— Try it —
Restate the whole of the data below word for word, skipping the images.
··· Data for this task
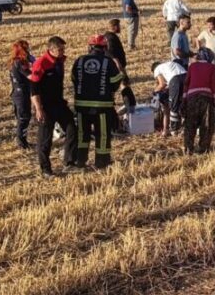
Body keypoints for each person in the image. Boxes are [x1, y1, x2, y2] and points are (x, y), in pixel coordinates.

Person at [73, 35, 126, 169]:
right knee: (102, 135)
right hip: (102, 106)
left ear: (90, 47)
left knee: (82, 134)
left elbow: (73, 79)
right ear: (104, 48)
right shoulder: (108, 62)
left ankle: (80, 160)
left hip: (82, 105)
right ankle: (101, 162)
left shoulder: (79, 60)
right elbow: (114, 82)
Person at [29, 36, 78, 178]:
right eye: (60, 49)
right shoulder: (41, 64)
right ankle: (46, 169)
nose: (63, 51)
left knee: (72, 129)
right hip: (45, 107)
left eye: (63, 49)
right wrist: (38, 109)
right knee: (45, 139)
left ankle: (69, 162)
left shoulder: (60, 61)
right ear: (51, 49)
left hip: (59, 103)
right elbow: (34, 89)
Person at [183, 48, 215, 154]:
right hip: (206, 98)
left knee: (190, 124)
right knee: (206, 124)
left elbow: (186, 83)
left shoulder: (192, 66)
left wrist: (184, 98)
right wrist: (214, 97)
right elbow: (214, 84)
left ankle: (188, 148)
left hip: (191, 98)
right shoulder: (212, 67)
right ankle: (203, 148)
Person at [104, 19, 137, 109]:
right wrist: (120, 69)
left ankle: (111, 103)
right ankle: (128, 104)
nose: (120, 28)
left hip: (113, 66)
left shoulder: (107, 36)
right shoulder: (111, 38)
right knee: (124, 84)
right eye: (119, 26)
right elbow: (112, 54)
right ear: (114, 27)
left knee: (112, 86)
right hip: (117, 67)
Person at [9, 40, 34, 149]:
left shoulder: (15, 61)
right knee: (24, 117)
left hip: (18, 92)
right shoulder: (19, 63)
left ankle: (22, 140)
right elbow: (31, 76)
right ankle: (21, 142)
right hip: (21, 93)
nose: (29, 51)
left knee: (23, 117)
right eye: (27, 49)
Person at [151, 59, 186, 137]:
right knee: (183, 104)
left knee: (174, 105)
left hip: (176, 80)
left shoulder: (157, 69)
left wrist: (154, 92)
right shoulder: (169, 65)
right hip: (186, 77)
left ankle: (174, 129)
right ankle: (185, 127)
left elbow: (162, 84)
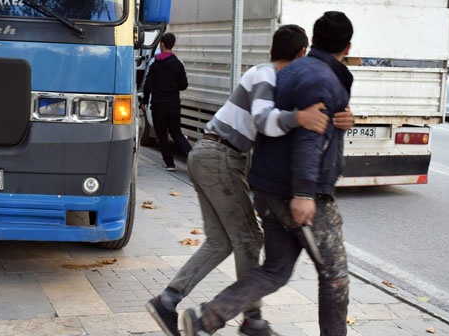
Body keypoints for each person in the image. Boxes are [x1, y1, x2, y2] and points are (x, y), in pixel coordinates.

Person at [145, 24, 355, 336]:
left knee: (221, 242)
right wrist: (301, 117)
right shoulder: (265, 75)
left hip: (213, 155)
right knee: (249, 240)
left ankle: (168, 301)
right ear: (301, 53)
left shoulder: (276, 79)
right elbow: (263, 121)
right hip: (220, 156)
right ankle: (251, 320)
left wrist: (340, 117)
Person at [141, 32, 192, 171]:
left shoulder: (155, 63)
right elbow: (184, 85)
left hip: (158, 104)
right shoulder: (178, 63)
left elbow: (148, 85)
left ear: (162, 44)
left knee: (161, 133)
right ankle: (191, 156)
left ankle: (169, 163)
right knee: (176, 132)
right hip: (173, 103)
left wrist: (144, 101)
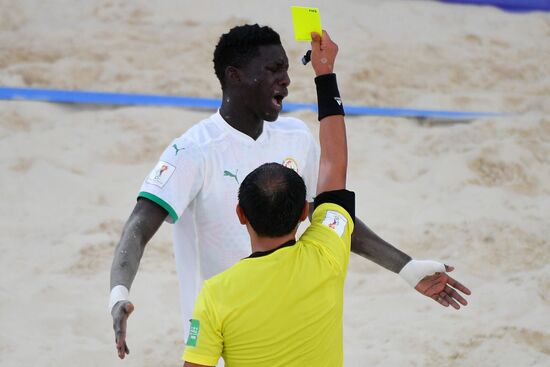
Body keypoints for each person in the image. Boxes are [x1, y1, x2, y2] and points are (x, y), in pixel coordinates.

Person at [109, 24, 471, 362]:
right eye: (273, 70)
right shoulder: (193, 150)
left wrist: (405, 267)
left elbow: (328, 213)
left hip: (294, 327)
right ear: (235, 76)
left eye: (286, 68)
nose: (285, 80)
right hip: (221, 339)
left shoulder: (295, 136)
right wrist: (119, 293)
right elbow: (139, 226)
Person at [183, 29, 352, 366]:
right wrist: (325, 74)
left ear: (241, 214)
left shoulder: (216, 295)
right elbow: (334, 163)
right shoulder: (327, 255)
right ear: (306, 211)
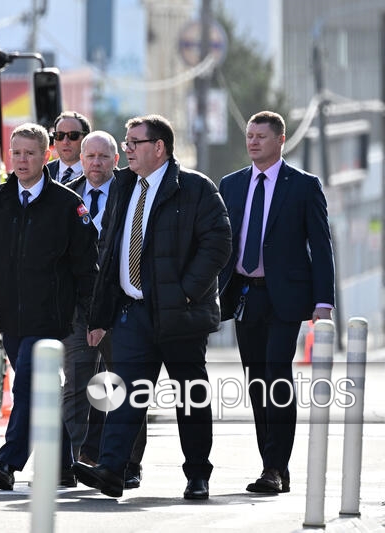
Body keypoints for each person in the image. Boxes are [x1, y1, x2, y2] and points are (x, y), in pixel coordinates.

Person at [74, 114, 232, 500]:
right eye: (126, 143)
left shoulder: (195, 189)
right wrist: (101, 314)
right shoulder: (124, 186)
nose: (126, 149)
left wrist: (186, 292)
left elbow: (219, 244)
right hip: (133, 312)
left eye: (133, 143)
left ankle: (197, 474)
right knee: (125, 393)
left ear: (158, 147)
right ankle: (112, 468)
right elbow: (109, 253)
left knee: (189, 397)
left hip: (181, 314)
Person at [0, 122, 98, 492]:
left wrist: (95, 317)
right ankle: (64, 465)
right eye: (16, 152)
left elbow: (87, 267)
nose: (21, 160)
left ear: (45, 155)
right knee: (42, 392)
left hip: (51, 318)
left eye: (30, 153)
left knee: (28, 388)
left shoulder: (68, 205)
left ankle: (8, 462)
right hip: (12, 318)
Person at [218, 110, 335, 494]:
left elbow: (321, 244)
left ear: (280, 140)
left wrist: (323, 301)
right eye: (249, 136)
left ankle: (273, 467)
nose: (253, 142)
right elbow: (221, 243)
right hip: (244, 295)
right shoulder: (231, 185)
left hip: (285, 296)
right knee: (256, 382)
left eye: (261, 136)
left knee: (276, 375)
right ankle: (274, 466)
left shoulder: (303, 185)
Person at [62, 131, 147, 490]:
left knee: (123, 385)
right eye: (90, 156)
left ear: (116, 159)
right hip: (78, 306)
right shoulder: (65, 196)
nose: (96, 163)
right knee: (77, 384)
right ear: (81, 159)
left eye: (103, 156)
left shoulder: (132, 192)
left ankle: (128, 464)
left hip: (119, 304)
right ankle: (69, 462)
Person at [46, 111, 91, 184]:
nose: (65, 142)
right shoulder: (41, 173)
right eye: (59, 135)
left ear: (86, 139)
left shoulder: (98, 172)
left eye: (73, 135)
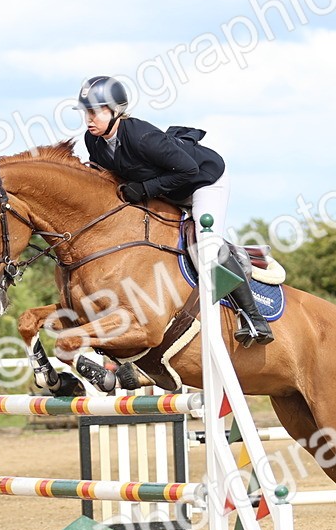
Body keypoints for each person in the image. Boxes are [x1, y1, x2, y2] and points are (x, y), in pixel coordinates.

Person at [75, 75, 273, 347]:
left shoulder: (142, 137)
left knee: (207, 245)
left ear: (116, 111)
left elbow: (189, 170)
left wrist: (144, 189)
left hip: (202, 183)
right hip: (166, 190)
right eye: (86, 112)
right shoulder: (93, 141)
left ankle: (253, 318)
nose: (89, 119)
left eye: (95, 112)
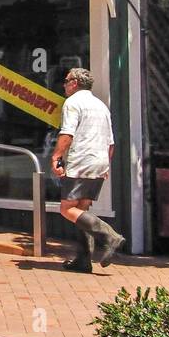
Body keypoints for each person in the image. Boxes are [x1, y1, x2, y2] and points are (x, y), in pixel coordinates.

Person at [51, 67, 124, 271]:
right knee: (81, 210)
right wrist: (105, 164)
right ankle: (83, 260)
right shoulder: (101, 105)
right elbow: (110, 142)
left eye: (66, 81)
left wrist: (57, 156)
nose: (64, 85)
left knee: (67, 209)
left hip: (81, 161)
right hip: (99, 161)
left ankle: (110, 236)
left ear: (74, 82)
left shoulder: (73, 103)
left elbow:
······
— Reply —
Body keypoints for each person in the image. Boxes are [x1, y1, x2, y2] and points are (x, y), in pixel coordinates.

Person at [73, 35, 126, 169]:
right knee: (102, 135)
right hip: (102, 106)
left ear: (90, 47)
left knee: (82, 134)
left elbow: (73, 79)
right ear: (104, 48)
right shoulder: (108, 62)
left ankle: (80, 160)
left hip: (82, 105)
right ankle: (101, 162)
left shoulder: (79, 60)
right elbow: (114, 82)
Person at [29, 36, 78, 178]:
right eye: (60, 49)
right shoulder: (41, 64)
right ankle: (46, 169)
nose: (63, 51)
left knee: (72, 129)
right hip: (45, 107)
left eye: (63, 49)
right wrist: (38, 109)
right knee: (45, 139)
left ankle: (69, 162)
left shoulder: (60, 61)
right ear: (51, 49)
left hip: (59, 103)
right elbow: (34, 89)
Person at [183, 48, 215, 154]:
right hip: (206, 98)
left knee: (190, 124)
right knee: (206, 124)
left elbow: (186, 83)
left shoulder: (192, 66)
left wrist: (184, 98)
right wrist: (214, 97)
right elbow: (214, 84)
left ankle: (188, 148)
left hip: (191, 98)
right shoulder: (212, 67)
right ankle: (203, 148)
Person at [104, 19, 137, 109]:
right wrist: (120, 69)
left ankle: (111, 103)
right ankle: (128, 104)
nose: (120, 28)
left hip: (113, 66)
left shoulder: (107, 36)
right shoulder: (111, 38)
right knee: (124, 84)
right eye: (119, 26)
right elbow: (112, 54)
right ear: (114, 27)
left knee: (112, 86)
right hip: (117, 67)
Person at [9, 40, 34, 149]:
left shoulder: (15, 61)
right knee: (24, 117)
left hip: (18, 92)
right shoulder: (19, 63)
left ankle: (22, 140)
right elbow: (31, 76)
right ankle: (21, 142)
right hip: (21, 93)
nose: (29, 51)
left knee: (23, 117)
right eye: (27, 49)
Person at [151, 59, 186, 137]:
right knee: (183, 104)
left knee: (174, 105)
left hip: (176, 80)
left shoulder: (157, 69)
left wrist: (154, 92)
right shoulder: (169, 65)
right hip: (186, 77)
left ankle: (174, 129)
right ankle: (185, 127)
left elbow: (162, 84)
Body keypoints for each person in the image. Boxes are [x1, y1, x2, y2] and points are (x, y), in pixel coordinates.

Person at [145, 24, 355, 336]:
left knee: (221, 242)
right wrist: (301, 117)
right shoulder: (265, 75)
left hip: (213, 155)
right knee: (249, 240)
left ankle: (168, 301)
right ear: (301, 53)
left shoulder: (276, 79)
right elbow: (263, 121)
right hip: (220, 156)
right ankle: (251, 320)
left wrist: (340, 117)
Person at [141, 32, 192, 171]:
left shoulder: (155, 63)
right elbow: (184, 85)
left hip: (158, 104)
right shoulder: (178, 63)
left elbow: (148, 85)
left ear: (162, 44)
left knee: (161, 133)
right ankle: (191, 156)
left ankle: (169, 163)
right knee: (176, 132)
right hip: (173, 103)
left wrist: (144, 101)
Body keypoints for each person in the image. Boxes are [x1, y1, x2, y2] and points are (x, y), in pixel coordinates.

Person at [109, 24, 471, 362]:
right eye: (273, 70)
right shoulder: (193, 150)
left wrist: (405, 267)
left elbow: (328, 213)
left hip: (294, 327)
right ear: (235, 76)
left eye: (286, 68)
nose: (285, 80)
right hip: (221, 339)
left shoulder: (295, 136)
right wrist: (119, 293)
right elbow: (139, 226)
Person at [183, 29, 352, 366]:
right wrist: (325, 74)
left ear: (241, 214)
left shoulder: (216, 295)
right elbow: (334, 163)
right shoulder: (327, 255)
right ear: (306, 211)
Body keypoints for each person in the image. Boxes are [x1, y1, x2, y2] and points are (x, y), in pixel coordinates.

Person at [74, 114, 232, 500]:
right eye: (126, 143)
left shoulder: (195, 189)
right wrist: (101, 314)
right shoulder: (124, 186)
nose: (126, 149)
left wrist: (186, 292)
left elbow: (219, 244)
right hip: (133, 312)
left eye: (133, 143)
left ankle: (197, 474)
right knee: (125, 393)
left ear: (158, 147)
right ankle: (112, 468)
right elbow: (109, 253)
left knee: (189, 397)
left hip: (181, 314)
Person at [0, 122, 98, 492]:
left wrist: (95, 317)
right ankle: (64, 465)
right eye: (16, 152)
left elbow: (87, 267)
nose: (21, 160)
left ear: (45, 155)
right knee: (42, 392)
left hip: (51, 318)
left eye: (30, 153)
left knee: (28, 388)
left shoulder: (68, 205)
left ankle: (8, 462)
right hip: (12, 318)
Person at [218, 110, 335, 494]:
left elbow: (321, 244)
left ear: (280, 140)
left wrist: (323, 301)
right eye: (249, 136)
left ankle: (273, 467)
nose: (253, 142)
right elbow: (221, 243)
right hip: (244, 295)
right shoulder: (231, 185)
left hip: (285, 296)
right knee: (256, 382)
left eye: (261, 136)
left knee: (276, 375)
right ankle: (274, 466)
left shoulder: (303, 185)
Person at [62, 131, 147, 490]:
left knee: (123, 385)
right eye: (90, 156)
left ear: (116, 159)
right hip: (78, 306)
right shoulder: (65, 196)
nose: (96, 163)
right knee: (77, 384)
right ear: (81, 159)
left eye: (103, 156)
left shoulder: (132, 192)
left ankle: (128, 464)
left hip: (119, 304)
right ankle: (69, 462)
Person at [46, 111, 91, 184]:
nose: (65, 142)
right shoulder: (41, 173)
right eye: (59, 135)
left ear: (86, 139)
left shoulder: (98, 172)
left eye: (73, 135)
Body keypoints for each person in the image. Boxes are [x1, y1, x2, y2] and points are (x, y), in pixel coordinates.

Person at [75, 75, 273, 347]:
left shoulder: (142, 137)
left knee: (207, 245)
left ear: (116, 111)
left elbow: (189, 170)
left wrist: (144, 189)
left hip: (202, 183)
right hip: (166, 190)
right eye: (86, 112)
right shoulder: (93, 141)
left ankle: (253, 318)
nose: (89, 119)
left eye: (95, 112)
Body keypoints for each person in the image. Boxes are [x1, y1, x2, y2] and points are (x, y), in pixel coordinates.

Person at [51, 67, 124, 271]:
right knee: (81, 210)
right wrist: (105, 164)
right ankle: (83, 260)
right shoulder: (101, 105)
right elbow: (110, 142)
left eye: (66, 81)
left wrist: (57, 156)
nose: (64, 85)
left knee: (67, 209)
left hip: (81, 161)
right hip: (99, 161)
left ankle: (110, 236)
left ear: (74, 82)
left shoulder: (73, 103)
left elbow:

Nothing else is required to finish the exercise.